By Cindy Davis | Industry | February 24, 2015 |

By Cindy Davis | Industry | February 24, 2015 |

It’s been just about twenty years since O.J. Simpson was acquitted of the Los Angeles murders of Nicole Brown Simpson, and Ronald Lyle Goldman. While millions watched the live trial, and it was covered in the media ad nauseam, Ryan Murphy decided it was high time for a look back through the lens of an American Horror Story companion series. The first season of his ten-episode American Crime Story will feature Cuba Gooding Jr. as O.J., Sarah Paulson as Marcia Clark, David Schwimmer as Robert Kardashian Sr., Courtney B. Vance as Johnnie Cochran and hair-meister, John Travolta as Robert Shapiro. I don’t think many of us felt a compelling need to revisit this particular event in our national history, which seems to serve as the moment much of America realized just how fucked up our justice system is. As with the Serial podcast, examining a true crime case that involves people who are still grieving (for victims, the accused, or both) can be a minefield, perhaps calling into question our insatiable appetite for such “entertainment.” Listening to the story of Hae Min Lee’s murder, we could at least rationalize that we were trying to help solve a crime or free an unfairly convicted suspect, but new details about American Crime Story may prove a bridge too far.

Speaking with Vulture, American Crime Story writers Scott Alexander and Larry Karaszewski (Ryan Murphy and Brad Falchuk will executive produce; Murphy will also write and direct the pilot) revealed the series won’t simply be a stylized retelling; in typical Murphy fashion, there’s a twist.

“It’s going to be a hoot. The strange thing about the trial is that they [the real-life characters] all shoved themselves onto television and so a lot of lawyers ended up becoming ‘personalities,’ which is very unusual. So everybody in America knows this entire cast of lawyers and witnesses and hangers-on.” (Alexander)
“The show is about how it affected us all…One of the running gags in our script is that [because] they knocked out all of the daytime television for the trial, we have a very minor character who’s into the soap operas and is very, very angry they pulled all of her shows. But by the tenth episode, she’s watching the O.J. trial as if it’s a soap opera.” (Karaszewski)

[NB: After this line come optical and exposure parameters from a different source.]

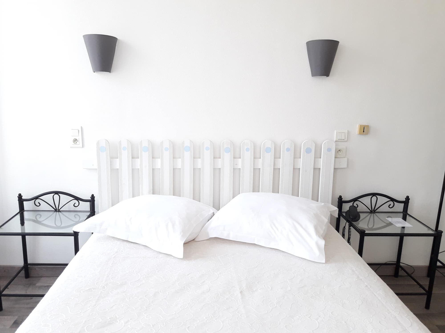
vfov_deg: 49.7
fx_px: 360
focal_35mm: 28
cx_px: 222
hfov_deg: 63.4
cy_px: 166
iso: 100
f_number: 1.9
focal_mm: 3.7
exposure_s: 1/33
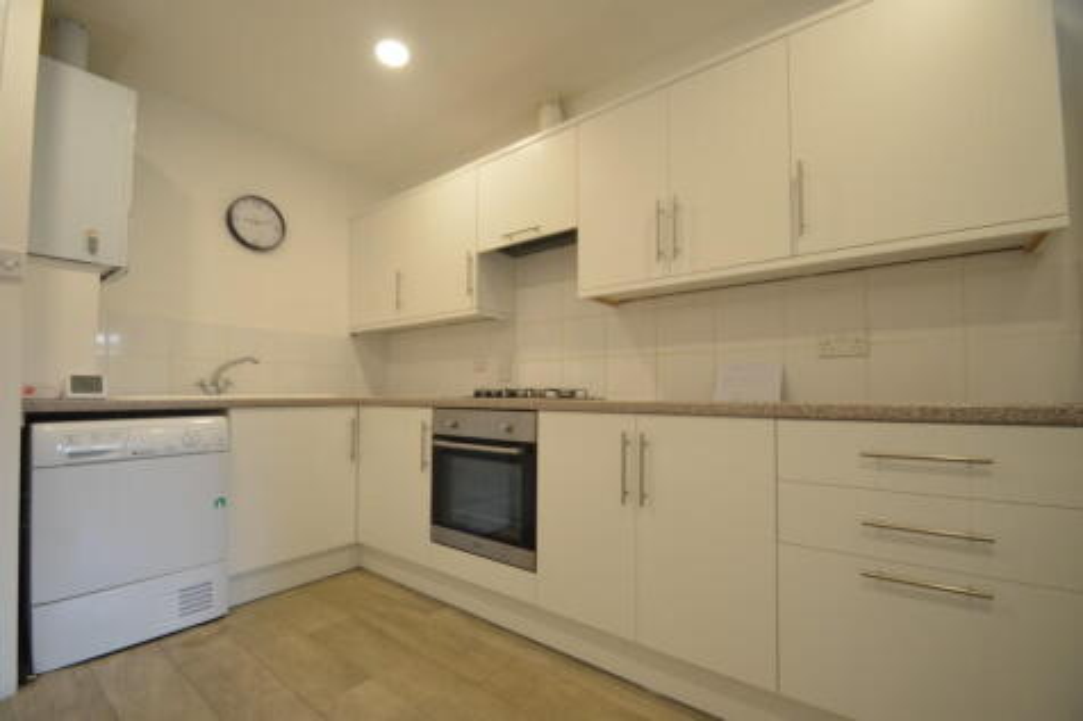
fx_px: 451
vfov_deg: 77.3
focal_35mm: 15
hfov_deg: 100.4
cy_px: 360
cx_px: 542
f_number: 4
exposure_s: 1/60
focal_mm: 10
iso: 450
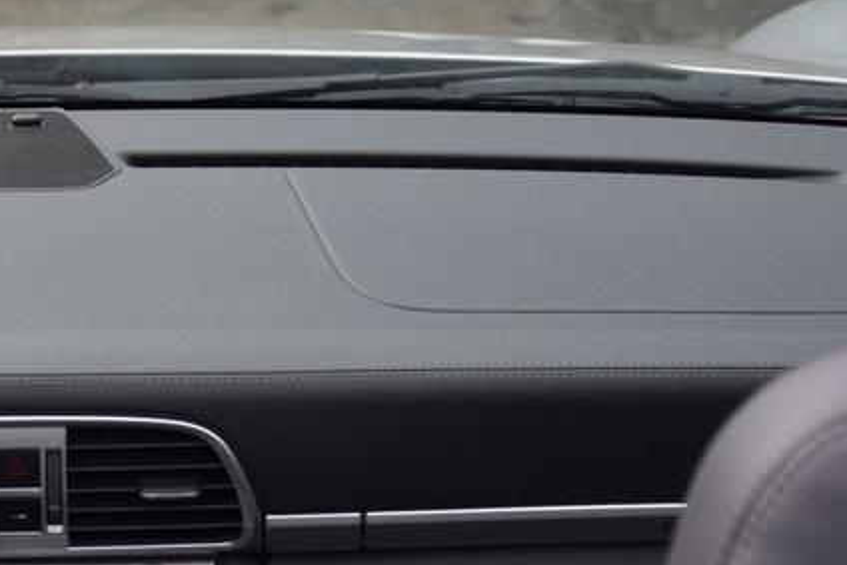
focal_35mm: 210
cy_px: 565
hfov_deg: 9.7
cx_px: -32
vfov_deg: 6.5
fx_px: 4942
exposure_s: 1/400
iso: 400
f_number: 5
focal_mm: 58
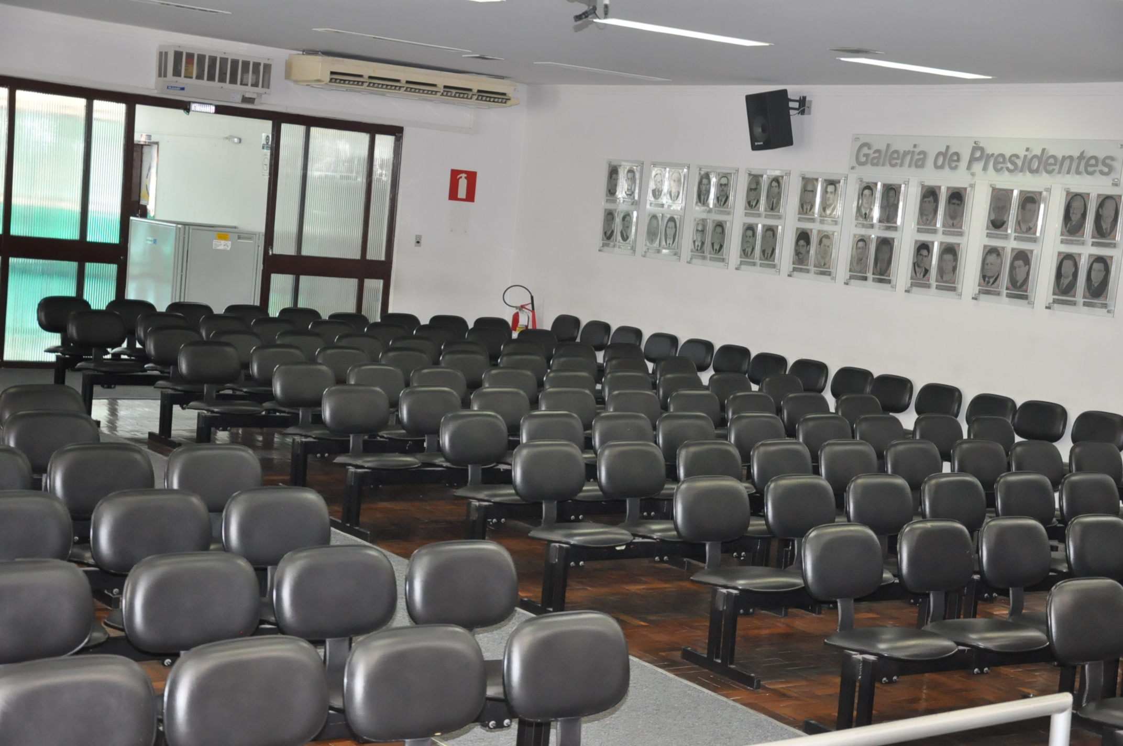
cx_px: 562
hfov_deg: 33.4
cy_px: 373
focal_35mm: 60
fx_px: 1869
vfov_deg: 22.6
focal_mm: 40
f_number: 5
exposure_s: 1/60
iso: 2000
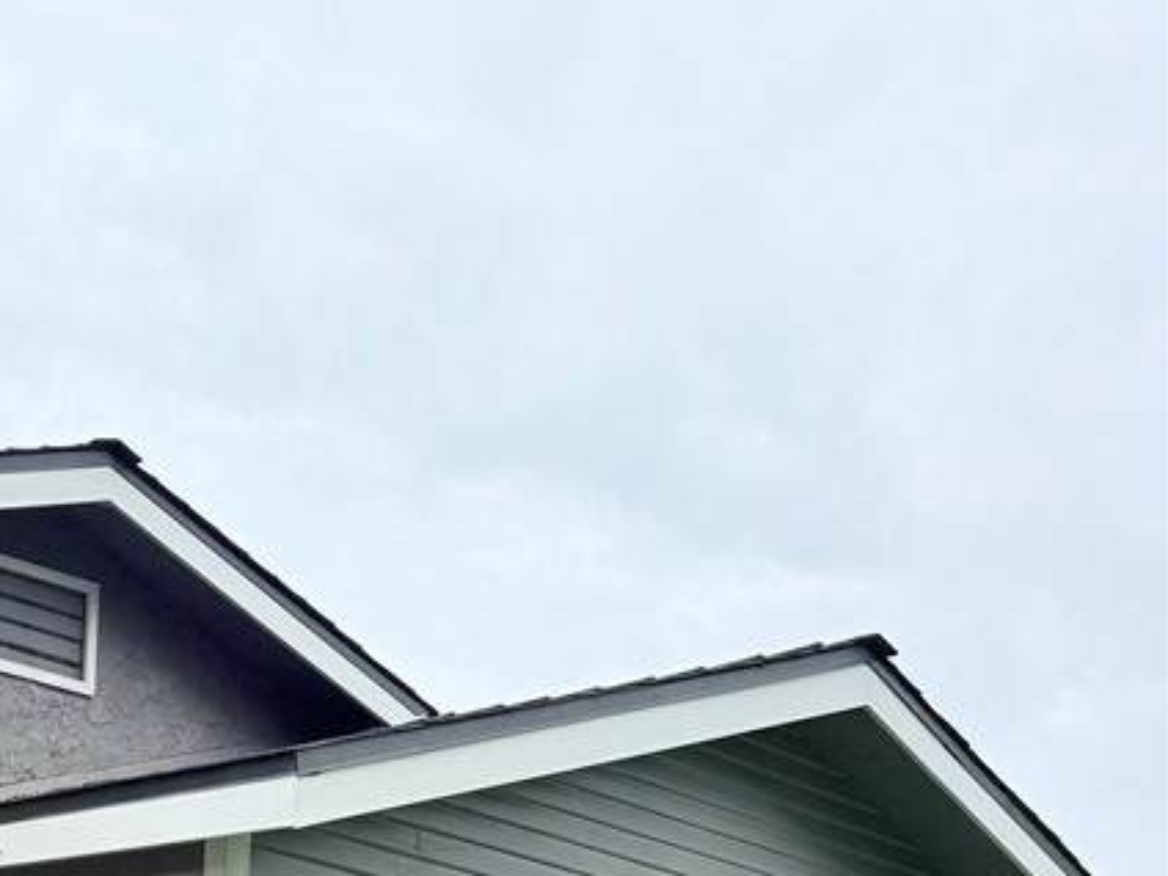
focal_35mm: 58
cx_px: -226
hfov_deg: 28.9
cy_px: 942
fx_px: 1957
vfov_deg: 23.8
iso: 80
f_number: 1.78
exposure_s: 1/1522
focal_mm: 6.76
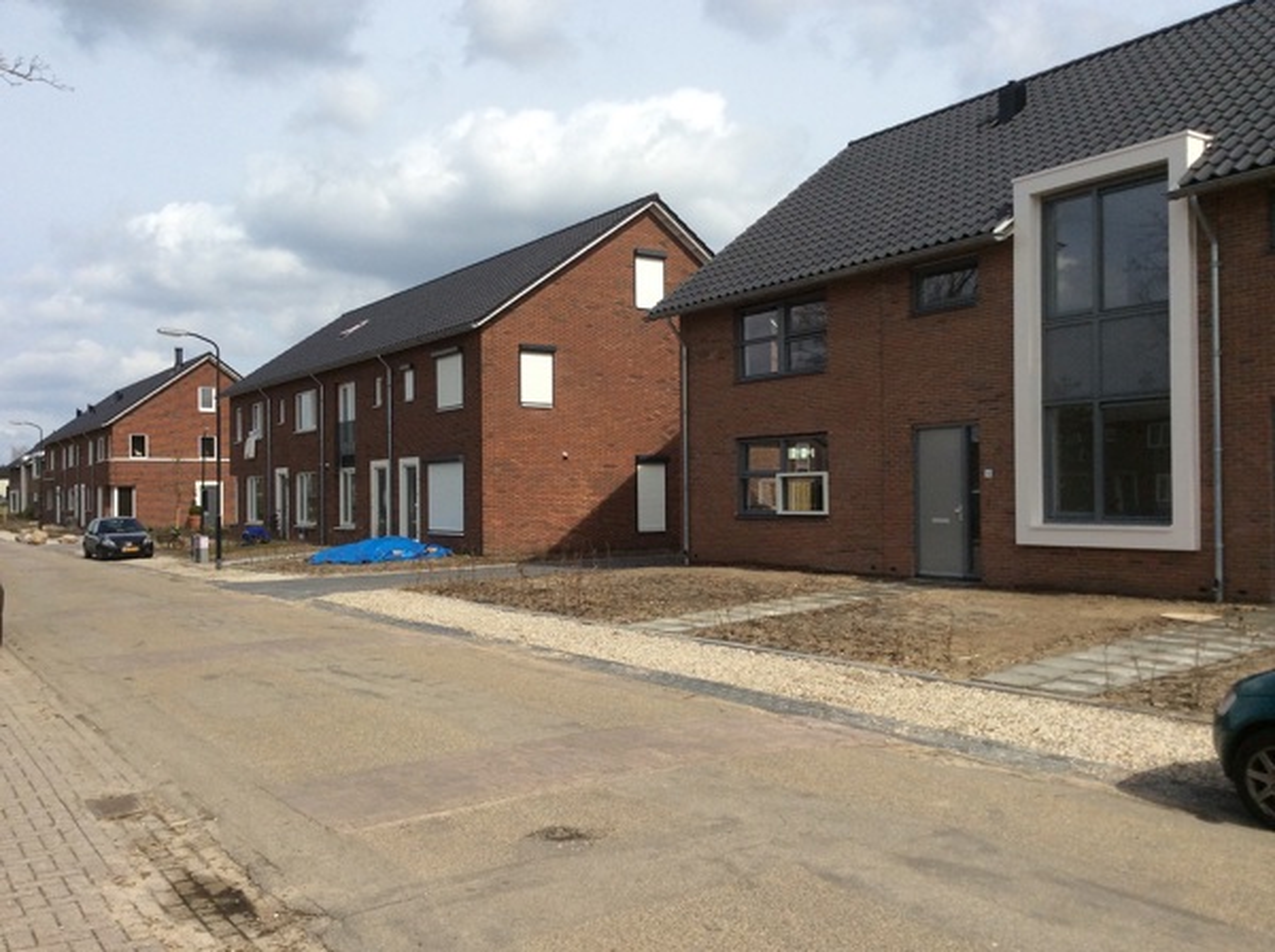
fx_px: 1177
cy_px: 476
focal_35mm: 32
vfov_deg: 44.0
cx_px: 638
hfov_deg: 56.9
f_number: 2.4
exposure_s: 1/2119
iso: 32
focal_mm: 3.3
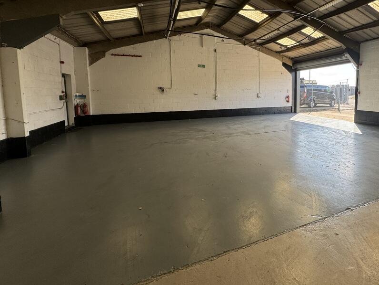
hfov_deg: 86.1
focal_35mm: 18
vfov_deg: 70.4
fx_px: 197
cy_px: 107
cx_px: 236
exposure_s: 1/283
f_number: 2.2
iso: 40
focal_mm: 2.22
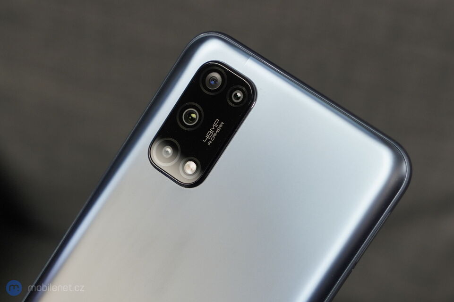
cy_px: 151
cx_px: 227
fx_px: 479
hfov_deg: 50.7
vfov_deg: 35.0
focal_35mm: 38
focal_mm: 38
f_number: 4.5
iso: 400
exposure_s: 1/125
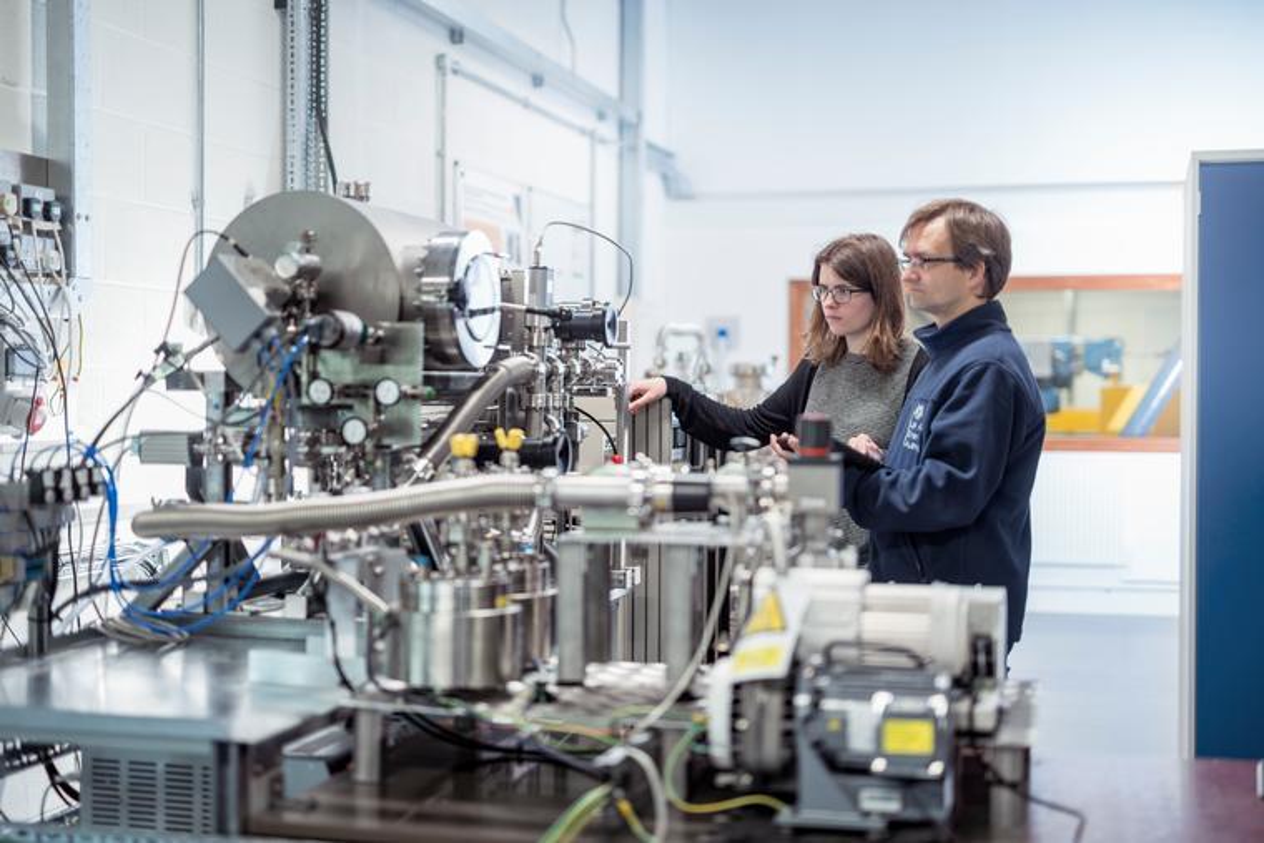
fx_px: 1756
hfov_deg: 39.6
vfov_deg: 27.0
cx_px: 632
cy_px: 422
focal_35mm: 50
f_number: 1.4
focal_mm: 50
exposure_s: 1/25
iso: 64
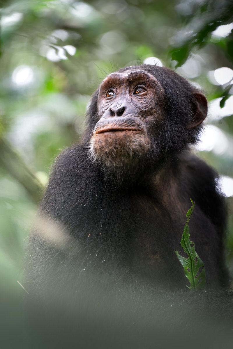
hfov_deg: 6.9
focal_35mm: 200
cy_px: 174
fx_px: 1942
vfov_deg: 10.3
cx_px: 116
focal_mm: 200
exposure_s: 1/160
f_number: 2.8
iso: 2000
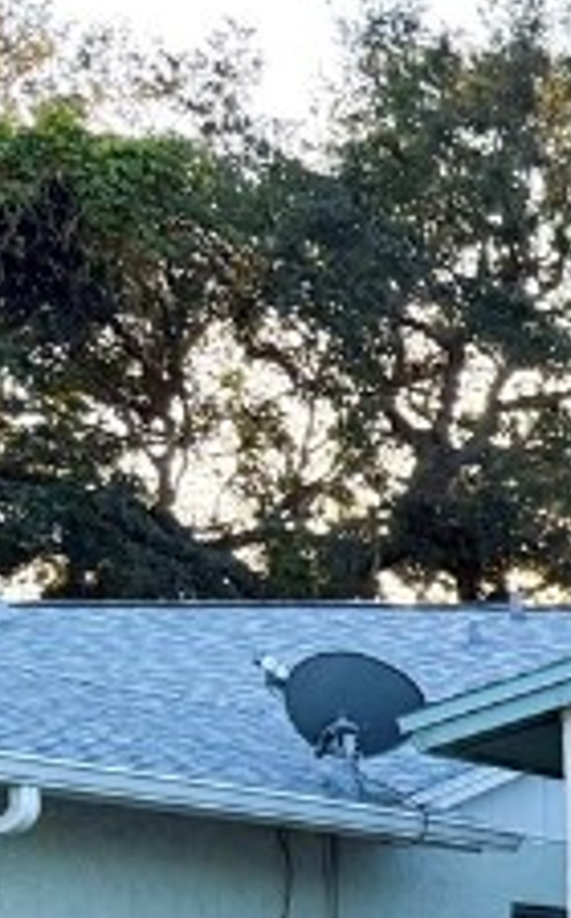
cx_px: 2060
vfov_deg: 17.0
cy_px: 1183
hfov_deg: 8.2
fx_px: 2898
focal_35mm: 116
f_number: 1.78
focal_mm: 6.76
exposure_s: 1/849
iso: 100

Of course, anyone who saw that trial, or even just read news bites and excerpts, knows there were unintentionally humorous aspects — you can’t make up caricatures like Kato Kaelin — and a guy like Ryan Murphy isn’t going to let the opportunity to make fun of Lance Ito, Shapiro, Cochran, etc. go by. But, I’m just not sure how I feel about turning this story into a dark comedy; as good as Murphy is with a murderous clown like Twisty, the Simpson trial isn’t quite the same. The series will focus on the legal process, and “how a combination of prosecution confidence, defense wiliness, and the LAPD’s history with the city’s African-American community gave a jury…reasonable doubt.” Still, two kids lost their mother, another family’s son/brother was murdered, and those people are still grieving over their losses.

We can veer off into the same old arguments about how liberal yahoos like me are ruining comedy by trying to limit what is and isn’t acceptable to joke about — I don’t intend or want to be that person. I watch Louie, who plays with every taboo subject he can get his mouth on, and while I might cringe (a lot), I respect his right to poke fun at whatever he wants. So why is this different? I’m not entirely certain, but I can’t help thinking those relatives have already been through the circus once; maybe they shouldn’t have to deal with it again? What say you — will you watch American Crime Story: The People vs. O. J. Simpson?